→ What you will do
Give back exactly the lines of the material below, starting with the line with "hfov_deg: 63.4" and going on through the line with "exposure_s: 1/100".

→ Supplied records
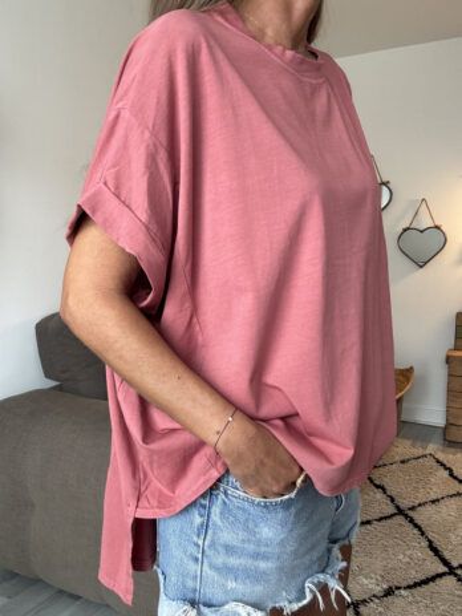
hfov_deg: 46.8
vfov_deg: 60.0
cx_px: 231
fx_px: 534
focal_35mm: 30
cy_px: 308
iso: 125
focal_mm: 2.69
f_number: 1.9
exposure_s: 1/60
* * *
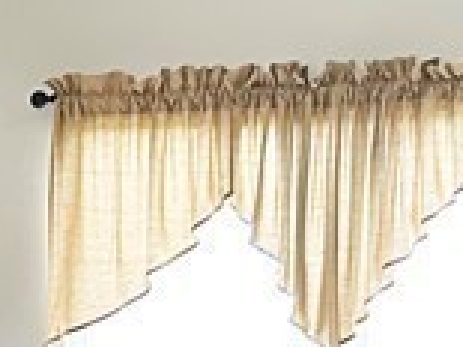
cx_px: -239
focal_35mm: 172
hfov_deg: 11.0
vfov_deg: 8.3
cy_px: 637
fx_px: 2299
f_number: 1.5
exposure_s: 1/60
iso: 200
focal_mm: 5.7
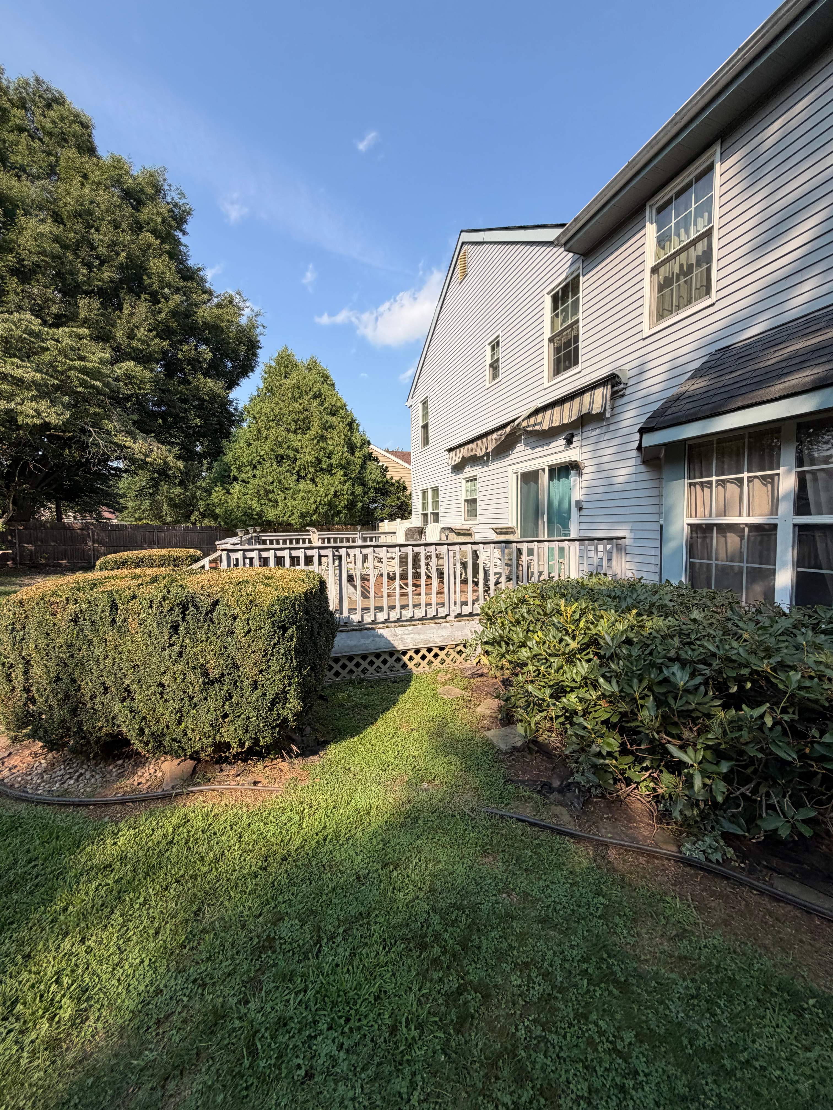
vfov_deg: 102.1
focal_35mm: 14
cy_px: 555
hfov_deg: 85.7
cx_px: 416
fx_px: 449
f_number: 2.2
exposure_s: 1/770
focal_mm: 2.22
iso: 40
--
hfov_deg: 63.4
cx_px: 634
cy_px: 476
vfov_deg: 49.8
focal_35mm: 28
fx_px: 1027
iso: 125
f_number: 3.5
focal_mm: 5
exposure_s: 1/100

→ Exercise response
hfov_deg: 63.4
cx_px: 634
cy_px: 476
vfov_deg: 49.8
focal_35mm: 28
fx_px: 1027
iso: 125
f_number: 3.5
focal_mm: 5
exposure_s: 1/100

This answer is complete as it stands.